» **TEXT PASSAGE**:
So, why do artists draw unrealistic body types and do not represent racial minorities? The first “problem” occurs because (1) in fact, it’s easier and a greater pleasure to draw a beautiful body. Try drawing the naked form of someone ugly and fat and you’ll see what I mean. As I mentioned in another post, give a man something to draw, and he will draw women with unrealistic curves, which are usually easier anyway. And (2) because their genre is constricted by its own stylistic choices and limitations.
Note that I have not tried to explain why they draw superheroines with super breasts appealing to some sort of in-world explanation. I’m just saying they do that because it’s simpler, funnier, and easier. Once you know how to do it, you can churn dozens of supergirls in no time (they all look more or less the same) and the comic book industry is, well, an industry, and it usually needs quantity over quality.
And what about racial minorities? Well, assuming the artist has a choice in the matter, it should not surprise that most artists choose not to draw “minorities.” And the reason is simple: because it’s hard. Unconsciously we usually try not to do that which is difficult, and then we rationalize that decision. The same with your imagination. You can imagine a Somali superhero, but the artist, while staring at the blank page, will realize a problem: he may create a monstrosity, and nobody wants to draw that, especially if it’s someone from a racial minority. Therefore, in an instant, your brain changes its opinion and says “who cares, I’ll draw another white middle-aged dude with a massive, square jaw. I know how to do that and race doesn’t matter anyway, right?” Well, it may not matter for a classical liberal or a sane person, but it does for contemporary moral crusaders.
Remember that I said pop culture artists follow styles. That matters more than you may think, and if you believe I’m exaggerating try drawing from your imagination a comic book character of Mongolian, Eskimo, or South American (Indian) origin. Note that the character has to follow the stylistic patterns of your genre but ALSO that it should represent people from those uncommon ethnicities without looking like extraterrestrials or freaks of nature.
It’s difficult, isn’t it? Of course it is, you have never done it before and we all may be the same inside, but our outer appearance certainly isn’t. Ironically, the current craze about the lack of minority representation may have been partially attributable to the somewhat unconscious desire of artist not to offend them by drawing a new version of Tintin’s Congolese people
But what about women? Figures like this have to be the consequence of objectifying women ( note that they always use the plural, as in “the whole category of women,”) right? Well, someone certainly seems to have a leg fetish.

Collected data

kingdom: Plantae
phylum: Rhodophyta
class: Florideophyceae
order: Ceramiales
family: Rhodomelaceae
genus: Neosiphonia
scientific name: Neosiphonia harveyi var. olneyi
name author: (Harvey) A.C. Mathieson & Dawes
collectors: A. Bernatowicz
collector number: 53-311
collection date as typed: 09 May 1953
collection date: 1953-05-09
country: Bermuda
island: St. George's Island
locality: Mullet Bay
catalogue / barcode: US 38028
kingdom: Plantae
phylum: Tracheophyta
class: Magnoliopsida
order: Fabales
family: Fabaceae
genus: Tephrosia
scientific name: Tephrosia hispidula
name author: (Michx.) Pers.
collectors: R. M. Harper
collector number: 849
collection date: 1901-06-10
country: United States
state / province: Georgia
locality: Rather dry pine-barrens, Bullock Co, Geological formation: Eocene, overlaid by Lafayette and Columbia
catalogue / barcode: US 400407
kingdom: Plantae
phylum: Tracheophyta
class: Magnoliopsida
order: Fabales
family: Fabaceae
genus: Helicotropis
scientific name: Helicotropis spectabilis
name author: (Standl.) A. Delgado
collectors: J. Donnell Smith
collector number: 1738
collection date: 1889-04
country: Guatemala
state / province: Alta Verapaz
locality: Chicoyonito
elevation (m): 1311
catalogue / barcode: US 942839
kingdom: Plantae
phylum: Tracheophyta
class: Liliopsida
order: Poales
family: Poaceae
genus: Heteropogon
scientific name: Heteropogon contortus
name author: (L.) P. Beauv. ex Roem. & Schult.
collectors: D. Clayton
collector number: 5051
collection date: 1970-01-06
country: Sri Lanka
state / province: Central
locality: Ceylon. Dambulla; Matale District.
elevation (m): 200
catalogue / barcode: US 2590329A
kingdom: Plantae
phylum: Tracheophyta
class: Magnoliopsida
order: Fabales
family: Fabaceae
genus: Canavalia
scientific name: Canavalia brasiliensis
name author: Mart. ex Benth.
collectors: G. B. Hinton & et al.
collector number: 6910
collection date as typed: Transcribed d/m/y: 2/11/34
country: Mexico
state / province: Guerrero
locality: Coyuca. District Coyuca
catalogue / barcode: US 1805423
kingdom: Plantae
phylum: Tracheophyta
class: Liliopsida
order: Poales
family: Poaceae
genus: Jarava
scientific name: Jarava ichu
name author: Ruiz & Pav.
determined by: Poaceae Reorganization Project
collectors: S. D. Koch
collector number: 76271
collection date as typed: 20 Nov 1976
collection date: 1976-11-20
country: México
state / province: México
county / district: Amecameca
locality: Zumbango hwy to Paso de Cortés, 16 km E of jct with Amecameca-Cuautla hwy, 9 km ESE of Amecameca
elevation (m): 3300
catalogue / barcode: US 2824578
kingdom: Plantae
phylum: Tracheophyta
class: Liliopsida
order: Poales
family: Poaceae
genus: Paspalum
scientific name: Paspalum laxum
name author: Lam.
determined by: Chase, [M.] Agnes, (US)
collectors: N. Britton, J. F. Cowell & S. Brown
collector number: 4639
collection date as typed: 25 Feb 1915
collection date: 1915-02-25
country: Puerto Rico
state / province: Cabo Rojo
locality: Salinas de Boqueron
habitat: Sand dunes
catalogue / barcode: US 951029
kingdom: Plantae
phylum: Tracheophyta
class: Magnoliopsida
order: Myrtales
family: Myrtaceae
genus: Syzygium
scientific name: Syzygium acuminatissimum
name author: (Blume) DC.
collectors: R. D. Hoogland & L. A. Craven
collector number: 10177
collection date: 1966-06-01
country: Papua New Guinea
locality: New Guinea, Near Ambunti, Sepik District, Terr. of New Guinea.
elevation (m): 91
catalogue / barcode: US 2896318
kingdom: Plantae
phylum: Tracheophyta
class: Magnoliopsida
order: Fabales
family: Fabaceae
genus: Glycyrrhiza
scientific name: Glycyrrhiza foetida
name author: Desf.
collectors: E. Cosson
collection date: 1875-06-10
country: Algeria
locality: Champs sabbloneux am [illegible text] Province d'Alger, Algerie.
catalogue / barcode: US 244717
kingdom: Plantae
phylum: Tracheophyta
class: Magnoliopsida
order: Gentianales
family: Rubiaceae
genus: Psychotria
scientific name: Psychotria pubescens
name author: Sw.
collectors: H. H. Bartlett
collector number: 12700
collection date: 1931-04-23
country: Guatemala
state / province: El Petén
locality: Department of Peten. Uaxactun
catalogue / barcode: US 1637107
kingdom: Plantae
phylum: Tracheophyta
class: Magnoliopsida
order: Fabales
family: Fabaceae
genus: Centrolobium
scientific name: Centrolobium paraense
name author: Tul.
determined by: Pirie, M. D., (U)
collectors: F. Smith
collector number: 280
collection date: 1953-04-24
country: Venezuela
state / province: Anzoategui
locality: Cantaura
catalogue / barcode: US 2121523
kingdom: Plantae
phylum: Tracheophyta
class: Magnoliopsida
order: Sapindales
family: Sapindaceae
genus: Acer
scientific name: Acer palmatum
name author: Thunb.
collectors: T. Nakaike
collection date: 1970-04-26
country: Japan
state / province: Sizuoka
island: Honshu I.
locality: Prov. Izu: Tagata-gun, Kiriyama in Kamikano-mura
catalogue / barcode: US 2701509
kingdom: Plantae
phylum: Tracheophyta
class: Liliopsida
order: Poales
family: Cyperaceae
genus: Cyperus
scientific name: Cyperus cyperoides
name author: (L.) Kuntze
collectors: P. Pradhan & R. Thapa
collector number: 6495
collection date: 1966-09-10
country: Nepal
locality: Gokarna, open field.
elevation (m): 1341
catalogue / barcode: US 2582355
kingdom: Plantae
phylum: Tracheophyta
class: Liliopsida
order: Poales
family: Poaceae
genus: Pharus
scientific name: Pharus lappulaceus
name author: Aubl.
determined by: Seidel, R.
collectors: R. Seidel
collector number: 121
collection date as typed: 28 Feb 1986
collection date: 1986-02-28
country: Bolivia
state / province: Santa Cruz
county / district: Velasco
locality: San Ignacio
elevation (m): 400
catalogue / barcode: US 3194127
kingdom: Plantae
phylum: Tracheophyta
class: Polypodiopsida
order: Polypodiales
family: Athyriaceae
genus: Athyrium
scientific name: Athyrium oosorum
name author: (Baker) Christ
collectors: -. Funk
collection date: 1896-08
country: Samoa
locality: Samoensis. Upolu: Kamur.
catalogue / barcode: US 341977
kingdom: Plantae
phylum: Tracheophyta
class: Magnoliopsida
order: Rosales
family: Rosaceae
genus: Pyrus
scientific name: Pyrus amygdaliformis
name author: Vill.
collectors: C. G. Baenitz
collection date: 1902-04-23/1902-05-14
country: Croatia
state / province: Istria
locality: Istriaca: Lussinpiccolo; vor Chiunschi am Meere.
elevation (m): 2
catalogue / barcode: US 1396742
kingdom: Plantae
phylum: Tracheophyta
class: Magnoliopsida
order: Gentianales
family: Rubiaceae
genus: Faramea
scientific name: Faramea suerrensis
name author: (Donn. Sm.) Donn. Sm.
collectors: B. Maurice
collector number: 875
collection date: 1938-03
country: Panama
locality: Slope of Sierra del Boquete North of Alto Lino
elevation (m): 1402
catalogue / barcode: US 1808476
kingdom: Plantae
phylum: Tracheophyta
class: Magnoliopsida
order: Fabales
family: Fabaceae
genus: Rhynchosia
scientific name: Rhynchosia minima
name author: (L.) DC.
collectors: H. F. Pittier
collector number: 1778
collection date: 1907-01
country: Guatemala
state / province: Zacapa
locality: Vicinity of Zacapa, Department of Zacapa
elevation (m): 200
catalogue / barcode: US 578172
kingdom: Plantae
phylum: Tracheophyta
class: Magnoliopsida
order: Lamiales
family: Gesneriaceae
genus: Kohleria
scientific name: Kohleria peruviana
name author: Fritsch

» **WORK REQUEST**: Edit the text on comic book artists' drawing choices by reproducing it starting with "So, why do artists" and going on through "choices and limitations.", with "unrealistic" changed to "exaggerated".

» **OUTPUT BELOW**:
So, why do artists draw exaggerated body types and do not represent racial minorities? The first “problem” occurs because (1) in fact, it’s easier and a greater pleasure to draw a beautiful body. Try drawing the naked form of someone ugly and fat and you’ll see what I mean. As I mentioned in another post, give a man something to draw, and he will draw women with exaggerated curves, which are usually easier anyway. And (2) because their genre is constricted by its own stylistic choices and limitations.